Complicated processes for sharing videos, photographs, memes, and other media are no laughing matter. Popular humor site Cheezburger.com was concerned that its "humor partners" were finding the company's procedures onerous, especially as the mix of 24 million site visitors used an increasingly diverse array of devices to connect with its content.
You see, the site that brings us adorable cats who can't spell and precocious babies in tiaras, the site that your IT department may be charged with blocking from employees' desktops in order to boost productivity during work hours, needed a way to enhance the efficiency of its content creators and to ensure a high-quality end-user experience, regardless of the device they use to view the site.

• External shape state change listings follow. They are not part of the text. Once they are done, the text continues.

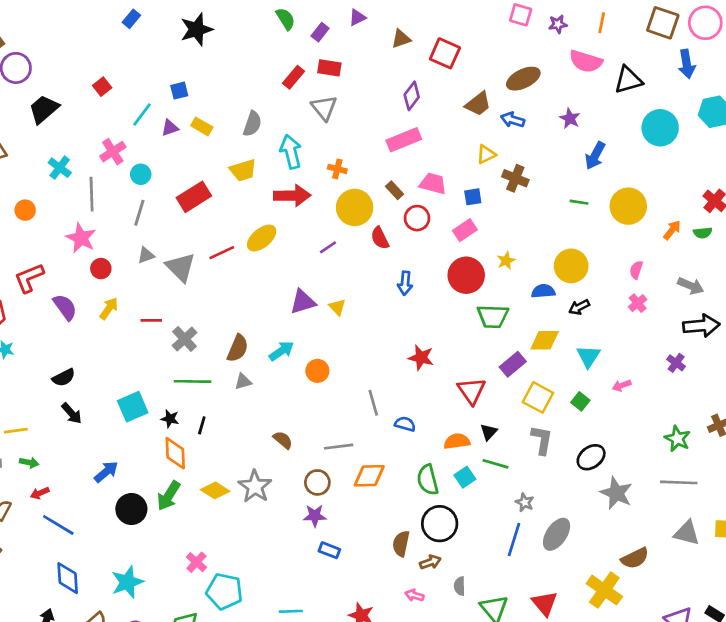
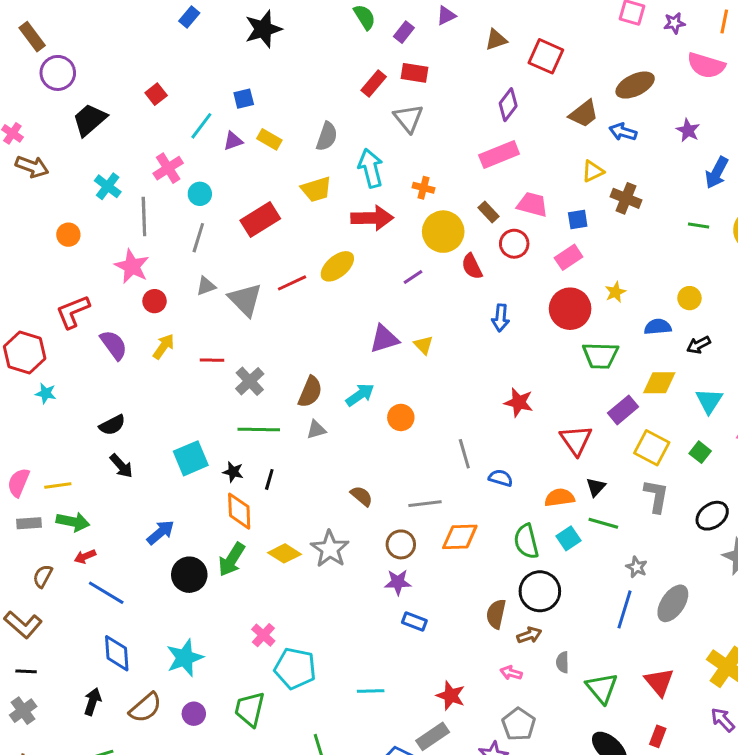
yellow circle: (571, 266) -> (689, 298), size x0.6
green arrow: (29, 463) -> (73, 522), size x1.5

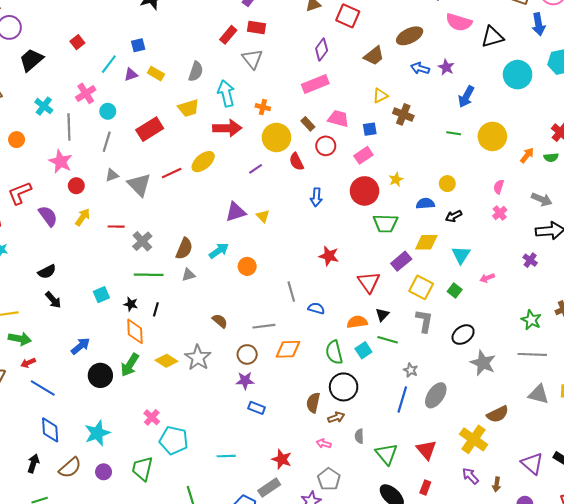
blue arrow: (623, 132) -> (420, 68), moved
cyan square: (191, 458) -> (101, 295), size x0.7

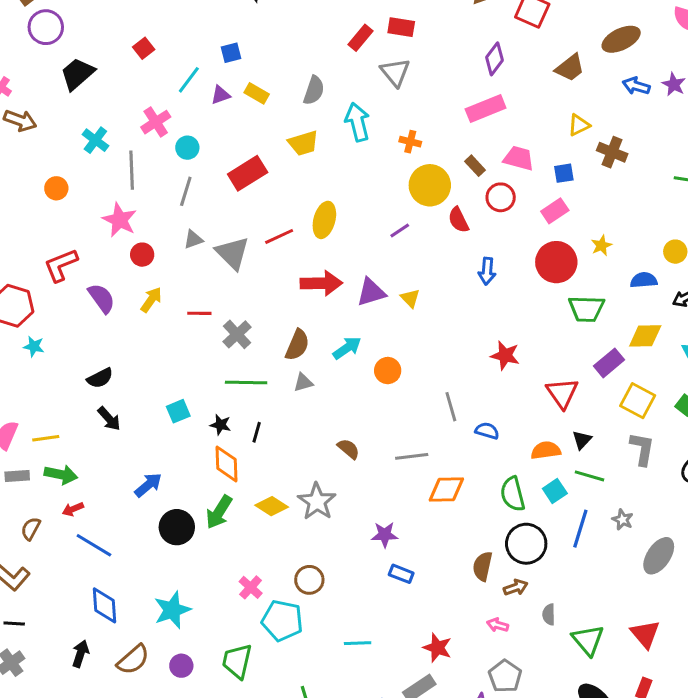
red arrow: (227, 128) -> (321, 283), moved
yellow ellipse: (203, 162) -> (324, 220), turned -35
brown circle: (247, 354) -> (309, 580), moved
blue line: (402, 400) -> (580, 529), moved

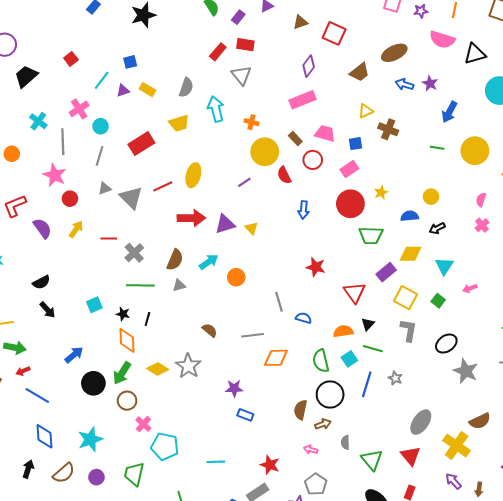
gray ellipse: (659, 556) -> (421, 422), moved
brown circle: (309, 580) -> (127, 401), moved

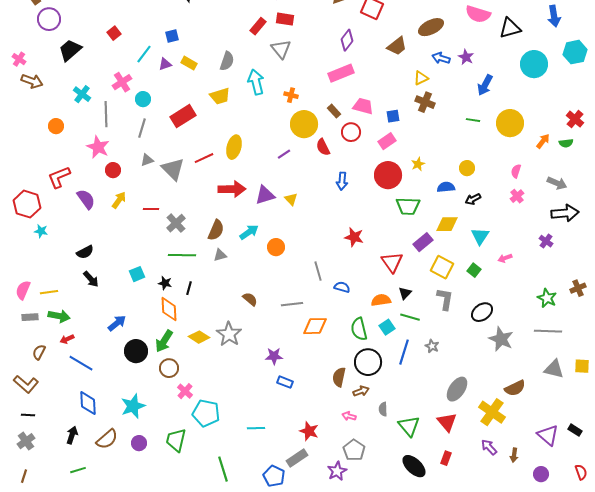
yellow triangle: (366, 111) -> (421, 78), moved

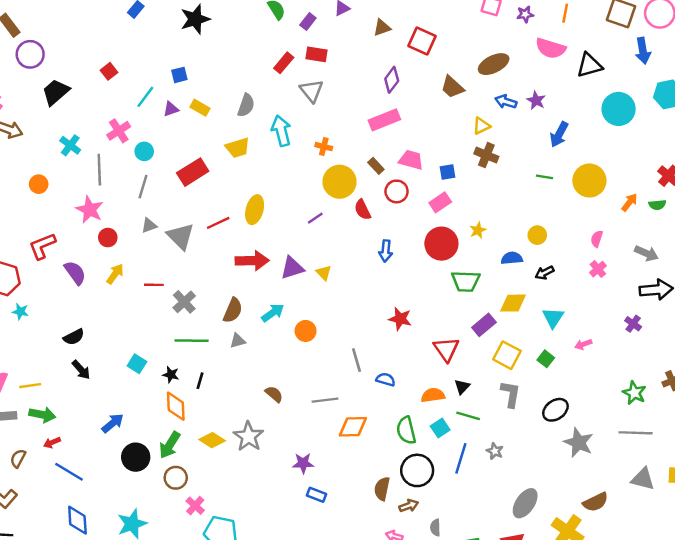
brown trapezoid: (397, 46) -> (452, 87), turned 80
cyan square: (137, 274) -> (137, 364), turned -35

Today, about 30 percent of users view the site via a mobile device, Rick Simpkinson, technical product manager at Cheezburger, told me. That percentage is expected to increase -- and that creates some challenges for a department that characterizes performance as its "absolute, number one criterion."
After all, users can move from 3G to 4G to WiFi; any lag they might find acceptable on a desktop becomes insufferable on a smartphone, says Simpkinson. Cheezburger.com, which celebrates its sixth anniversary this year, built its desktop version first, and thus it's more mature than the company's mobile edition.
So when the company began researching a replacement for its proprietary, XML-based API, it wanted a standards-based interface that required little to no customization and could easily handle mobile devices, says Simpkinson. The goal: No matter where users view its content, the quality and performance are the same. And since Cheezburger.com is in the humor, not the API, business, it really wanted to find a hosted API partner that would handle management. The 100-employee company, which has an IT staff of about 30 people, already uses Amazon cloud and is comfortable with the hosting model, according to Simpkinson.
Cheezburger.com reviewed about a dozen developers, quickly eliminating those that didn't meet its criteria, and ultimately selected Apigee and its OAuth 2.0 API.
As Greg Brail, CTO of Apigee, told me: "The API helps with their mobile integration needs. Just internally having one consistent way for those apps to talk to Cheezburger's back-end makes sense. The easier they make it for partners to come on board their platform, the better. That is a classic use case for APIs."
In addition to simplifying the process for the content creators that are critical to Cheezburger.com's ongoing success, the site also promotes creators on its site, says Simpkinson. "That completes the cycle for them. Right in the content you can have a really popular image and you can have a page created with your app. Our new API is all self-service. You register and log on, and you can register your app right there. As far as integrating, we're completely standards based. Apigee is a partner for us. They treat us that way and we treat them that way. It's not just a service we purchased from them. It's a phenomenal aspect of the relationship."
In the future, Apigee recommends performing analytics on Cheezburger.com's API to determine where the API program is succeeding or failing, Brail says. The company could also review how developers are using the API, the type of device accessing data, and how an app is being used.
"I think that's a really important piece," notes Simpkinson. "We added paging to our API. Without that level of analytics we don't know if anybody's using that feature or not at all. It's that depth of analytics that gives us that information."